On ne peut pas vivre sans boire. Voilà pourquoi l’eau est si précieuse. En France, contrairement à ce que l’on pense souvent, celle qui coule de nos robinets est de bonne qualité. Elle est même la plus contrôlée au monde. Pour autant, partout sur la planète, le marché de l’eau en bouteille explose. En 2005, 170 milliards de litres d’eau ont été embouteillés et 100 milliards de dollars ont été dépensés pour les acheter. La moitié de cette somme aurait suffi à créer des infrastructures d’assainissement pour que chaque habitant sur terre ait accès à l’eau. Car si on a la chance ici d’avoir juste à tourner le robinet pour boire, dans les pays pauvres d’Afrique, les villageois sont parfois obligés de marcher 5 à 6 heures par jour pour s’approvisionner. Une inégalité cruelle.
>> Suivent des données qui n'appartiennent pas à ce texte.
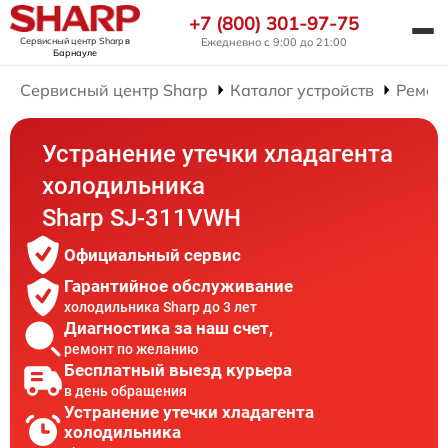
+7 (800) 301-97-75
Сервисный центр Sharp
в
Ежедневно с 9:00 до 21:00
Барнауле
Сервисный центр Sharp
Каталог устройств
Ремон
Устранение утечки хладагента
холодильника
Sharp SJ-311VWH
Официальный сервис
Гарантийное обслуживание
холодильника Sharp до 3 лет
Диагностика за наш счет,
ремонт по желанию
Бесплатный выезд курьера
в день обращения
Устранение утечки хладагента
холодильника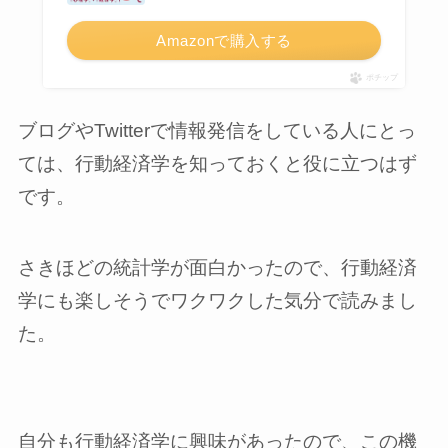
Amazonで購入する
ポチップ
ブログやTwitterで情報発信をしている人にとっ
ては、行動経済学を知っておくと役に立つはず
です。
さきほどの統計学が面白かったので、行動経済
学にも楽しそうでワクワクした気分で読みまし
た。
自分も行動経済学に興味があったので、この機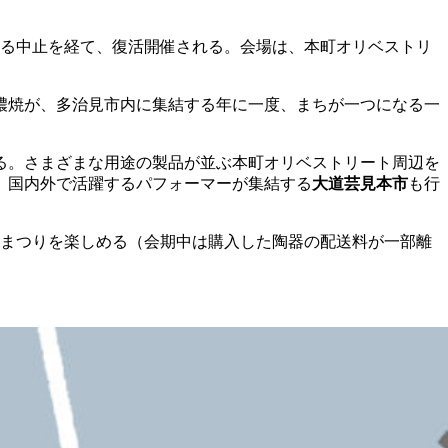
る中止を経て、復活開催される。会場は、本町オリベストリ
濃焼が、多治見市内に集結する年に一度、まちが一つになる一
る。さまざまな用途の製品が並ぶ本町オリベストリート周辺を
、国内外で活躍するパフォーマーが集結する
大道芸見本市
も行
まつりを楽しめる（会期中は購入した陶器の配送料が一部離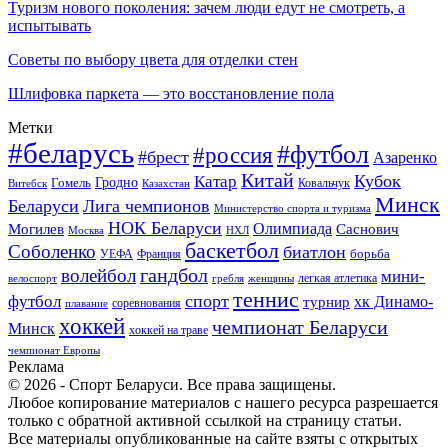
Туризм нового поколения: зачем люди едут не смотреть, а
испытывать
Советы по выбору цвета для отделки стен
Шлифовка паркета — это восстановление пола
Метки
#беларусь
#футбол
#россия
#брест
Азаренко
Китай
Кубок
Катар
Гомель
Гродно
Казахстан
Ковальчук
Витебск
Минск
Беларуси
Лига чемпионов
Министерство спорта и туризма
НОК Беларуси
Олимпиада
Могилев
Саснович
Москва
НХЛ
баскетбол
Соболенко
биатлон
борьба
УЕФА
Франция
гандбол
волейбол
мини-
легкая атлетика
гребля
женщины
велоспорт
теннис
спорт
футбол
хк Динамо-
турнир
соревнования
плавание
хоккей
чемпионат Беларуси
Минск
хоккей на траве
чемпионат Европы
Реклама
© 2026 - Спорт Беларуси. Все права защищены.
Любое копирование материалов с нашего ресурса разрешается
только с обратной активной ссылкой на страницу статьи.
Все материалы опубликованные на сайте взяты с открытых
Mais nous, allons-nous continuer à bénéficier encore longtemps de ce régime de faveur ? Dans certaines régions françaises, l’eau est si polluée par les nitrates et les pesticides qu’elle est devenue impropre à la consommation... Et les traitements d’assainissement sont si compliqués qu’ils alourdissent la facture. Bêtement, puisque seulement 2,5 % de l’eau traitée est utilisée comme boisson ou pour la cuisine, le reste servant à nettoyer ou à jardiner. N’est-il pas temps d’agir ? En favorisant une agriculture plus respectueuse de l’environnement, par exemple. En apprenant à ne pas gaspiller l’eau. Car, un jour, elle pourrait bien nous manquer à nous aussi.